PROBLEM DESCRIPTION |
Print the passage of the text on equal variances in Six Sigma between "So what happens" and "are the same.", inclusive.

TEXT SECTION |
• • • • • • •
The Concept of Homoscedasticity, or Equal Variances, as Used in Six Sigma

Equal Variances

“Homoscedacity” is actually a fancy way of saying that variances are equal. If you are conducting statistical tests as part of your data analysis for a Six Sigma project, you need to be aware that many of these tests require that the variances of different groups being compared be equal.

For instance, suppose you are running an Analysis of Variance test (ANOVA) on data that compares handle times for a specific type of customer call for three different groups of agents. You want to know if the call times are higher for any of the agent groups, indicating an opportunity for process improvement. The raw data comprise a set of call times for each call, along with the agent group that took the call.

The ANOVA will compare the variance within each group, with the variance among the groups to determine if any group differs from at least one other group. For this determination to be valid, the variances of the data for each of the three groups must be equal, within the limits of random variation. In other words, if there is a difference among the groups, it must affect only the mean and not the data variation, or else the ANOVA will not produce the proper conclusion.

Often a statistical program such as Minitab will conduct a test of equal variance as part of an ANOVA. Minitab currently does both Bartlett’s and Levene’s tests. If your software does not include such a test when you run an ANOVA, be sure to run one on your own and review the results.

So what happens if the variances are not equal? The ANOVA will return a result indicating that there is a difference among groups, when there actually is not, at a rate higher than would normally be the case. That means your chance of type 1 error or a false positive is inflated.

For example, Professor John McDonald at the University of Delaware ran simulations that showed that in some conditions, at a p-level of .05, the ANOVA for three populations that do not actually vary indicated a difference among groups 18 percent of the time when sample variances are unequal, rather than the 5 percent of the time that corresponds to the .05 alpha level. In other cases, the results do not vary greatly from the results obtained when variances are the same.

If you find that your data does not meet the assumption of homoscedasticity (meaning that it instead shows heteroscedasticity), consider transforming your data or using a test that does not have this assumption. Another option is to use this McDonald’s simulator of one-way anova with heteroscedasticity, which lets you run simulations to determine if the false positive rate is substantially inflated. If it is near .05, the unequal variances probably do not limit the applicability of the conclusions you reach based on the ANOVA results.

Resources:

Handbook of Biological Statistics, John H McDonald, Homoscedasticity and Heteroscedasticity.
• • • • • • •
[Saved data entries]
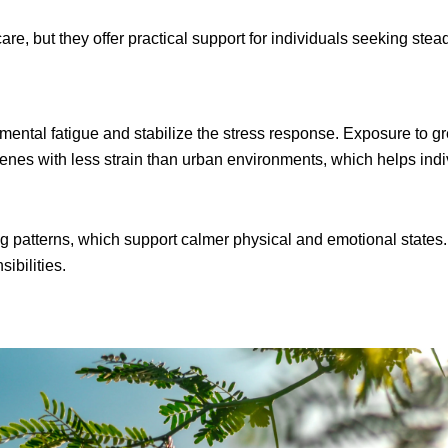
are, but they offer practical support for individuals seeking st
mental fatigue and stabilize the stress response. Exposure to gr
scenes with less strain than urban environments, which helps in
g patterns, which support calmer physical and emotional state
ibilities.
• • • • • • •
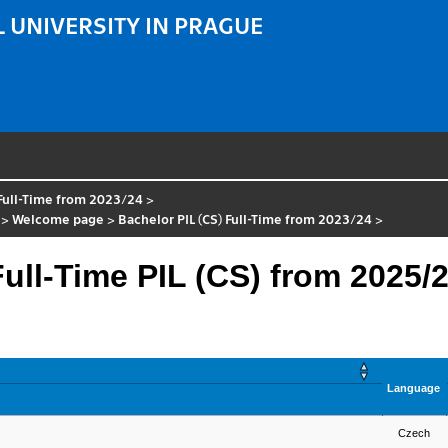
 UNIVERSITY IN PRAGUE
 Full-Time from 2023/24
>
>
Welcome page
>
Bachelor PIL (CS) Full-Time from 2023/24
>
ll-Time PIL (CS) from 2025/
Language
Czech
• • • • • • •
OUTPUT OF THE TASK |
So what happens if the variances are not equal? The ANOVA will return a result indicating that there is a difference among groups, when there actually is not, at a rate higher than would normally be the case. That means your chance of type 1 error or a false positive is inflated.

For example, Professor John McDonald at the University of Delaware ran simulations that showed that in some conditions, at a p-level of .05, the ANOVA for three populations that do not actually vary indicated a difference among groups 18 percent of the time when sample variances are unequal, rather than the 5 percent of the time that corresponds to the .05 alpha level. In other cases, the results do not vary greatly from the results obtained when variances are the same.